Now that we have our pairs of values (x, y), we can plot them on a graph. The points are (-2,4), (-1,1), (0,0), (1,1), and (2,4).

Next, we draw a smooth curve passing through these points. Since our inequality is greater than, we need a dashed line instead of a solid one to indicate that the boundary is not included in the solution.

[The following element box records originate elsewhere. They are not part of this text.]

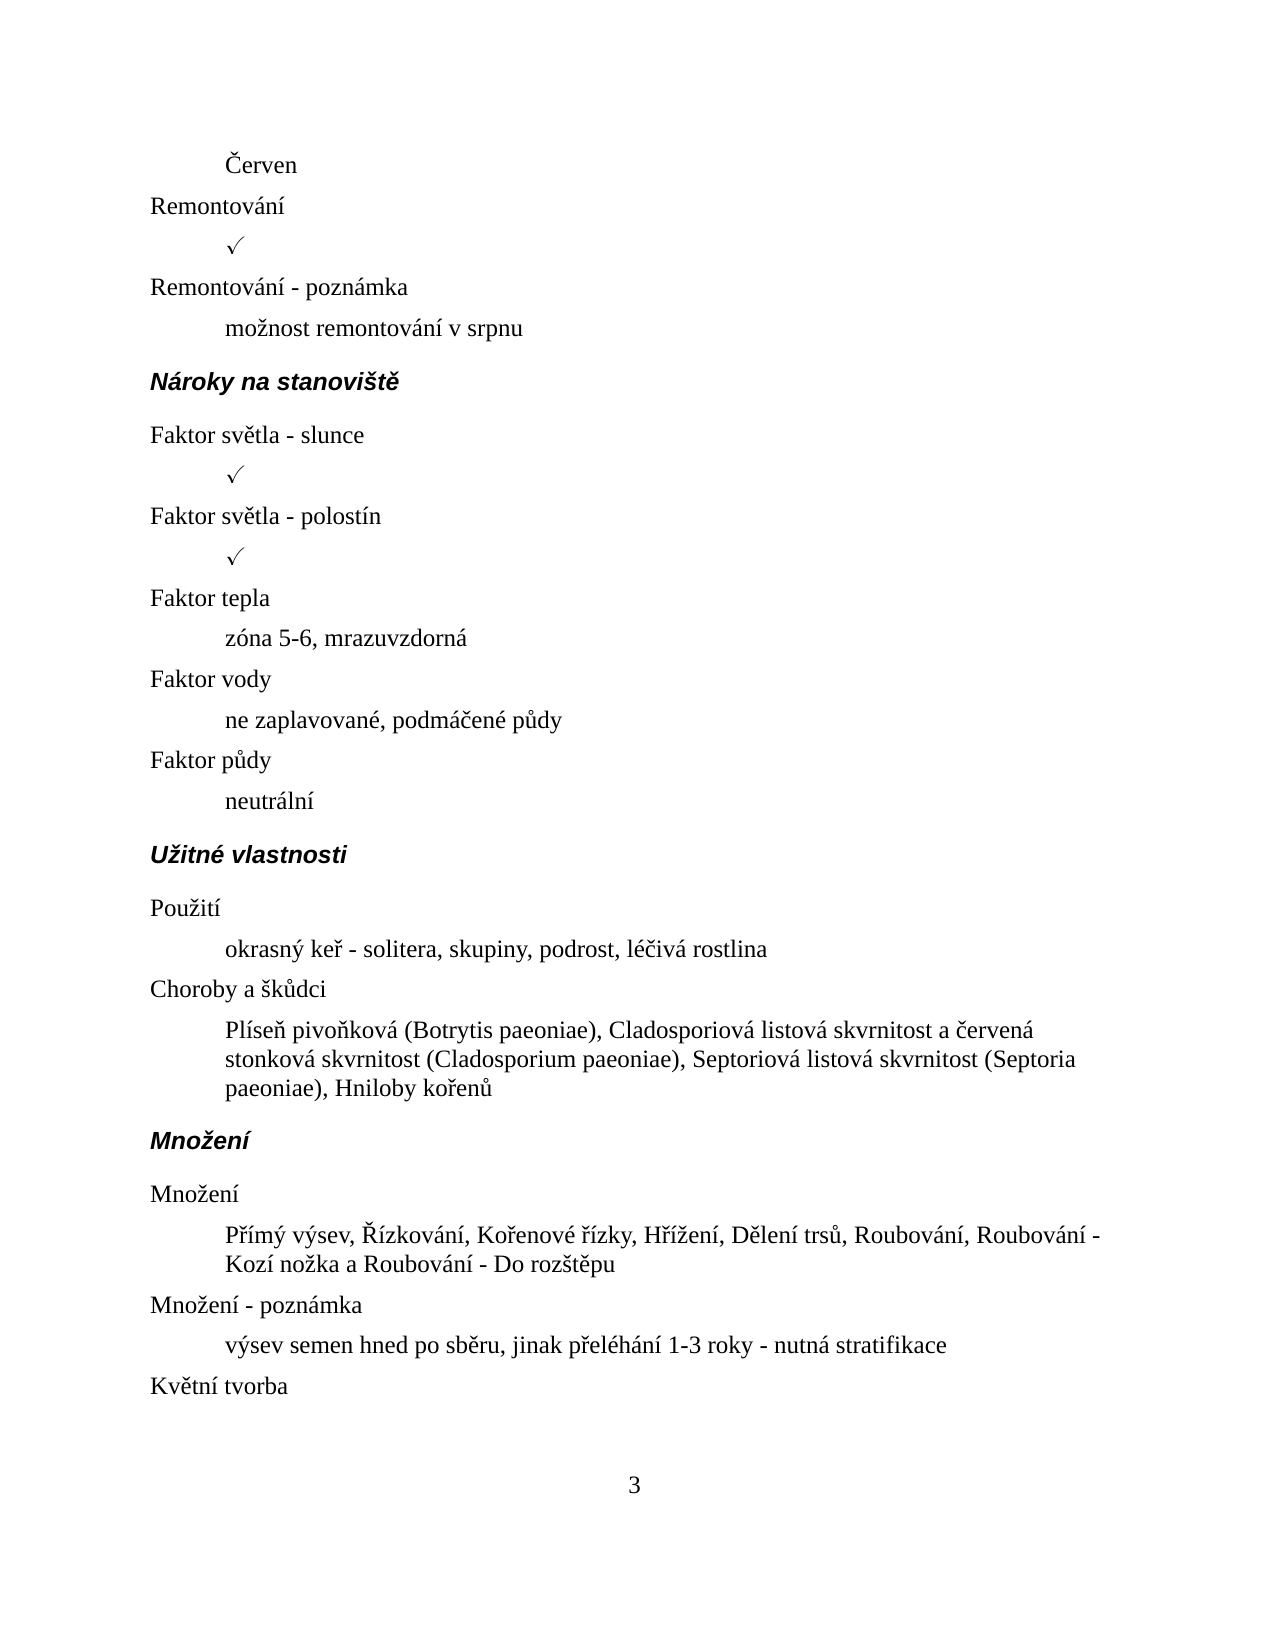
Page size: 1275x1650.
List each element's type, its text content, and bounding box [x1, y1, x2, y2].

text možnost remontování v srpnu [225, 313, 1125, 342]
text Plíseň pivoňková (Botrytis paeoniae), Cladosporiová listová skvrnitost a červená stonková skvrnitost (Cladosporium paeoniae), Septoriová listová skvrnitost (Septoria paeoniae), Hniloby kořenů [225, 1015, 1125, 1101]
text Použití [150, 893, 1125, 922]
text Přímý výsev, Řízkování, Kořenové řízky, Hřížení, Dělení trsů, Roubování, Roubování - Kozí nožka a Roubování - Do rozštěpu [225, 1220, 1125, 1278]
text Množení - poznámka [150, 1290, 1125, 1318]
subtitle Nároky na stanoviště [150, 367, 1125, 395]
subtitle Množení [150, 1126, 1125, 1155]
text Faktor vody [150, 664, 1125, 693]
subtitle Užitné vlastnosti [150, 840, 1125, 868]
text Množení [150, 1179, 1125, 1208]
text Květní tvorba [150, 1371, 1125, 1400]
text Červen [225, 150, 1125, 179]
text okrasný keř - solitera, skupiny, podrost, léčivá rostlina [225, 934, 1125, 962]
text ✓ [225, 231, 1125, 260]
text ne zaplavované, podmáčené půdy [225, 705, 1125, 733]
text Faktor světla - polostín [150, 501, 1125, 530]
text Faktor tepla [150, 583, 1125, 611]
text zóna 5-6, mrazuvzdorná [225, 623, 1125, 652]
text neutrální [225, 786, 1125, 815]
text Remontování - poznámka [150, 272, 1125, 301]
text Choroby a škůdci [150, 974, 1125, 1003]
text ✓ [225, 460, 1125, 489]
text ✓ [225, 542, 1125, 571]
text výsev semen hned po sběru, jinak přeléhání 1-3 roky - nutná stratifikace [225, 1330, 1125, 1359]
text Remontování [150, 191, 1125, 219]
text Faktor půdy [150, 746, 1125, 774]
text Faktor světla - slunce [150, 420, 1125, 448]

Now that we have our graph plotted with its dashed line, we need to determine which side of the boundary satisfies the inequality y > x². We can select a test point on either side of the curve and substitute its coordinates into the inequality.

Let’s take the point (0,1) as a test point. Substituting these values into our inequality, we have:

2(1) > 2(0)²
2 > 0

Since 2 is indeed greater than 0, this means that all points on this side of the curve satisfy the inequality.

To summarize, when solving the inequality 2y > 2x² or y > x², we graphed it by creating a table of values, plotting points on a coordinate plane, and drawing a dashed line through those points. We then determined which side of the boundary satisfies the inequality by using a test point. In this case, any point on the side above our dashed curve satisfies the condition y > x².

Graphing inequalities helps us visualize solution regions and better understand their mathematical representations. It is an effective method for solving and analyzing various types of inequalities.

Remember to always double-check your work and pay attention to whether your inequality is inclusive or exclusive when graphing and interpreting solutions.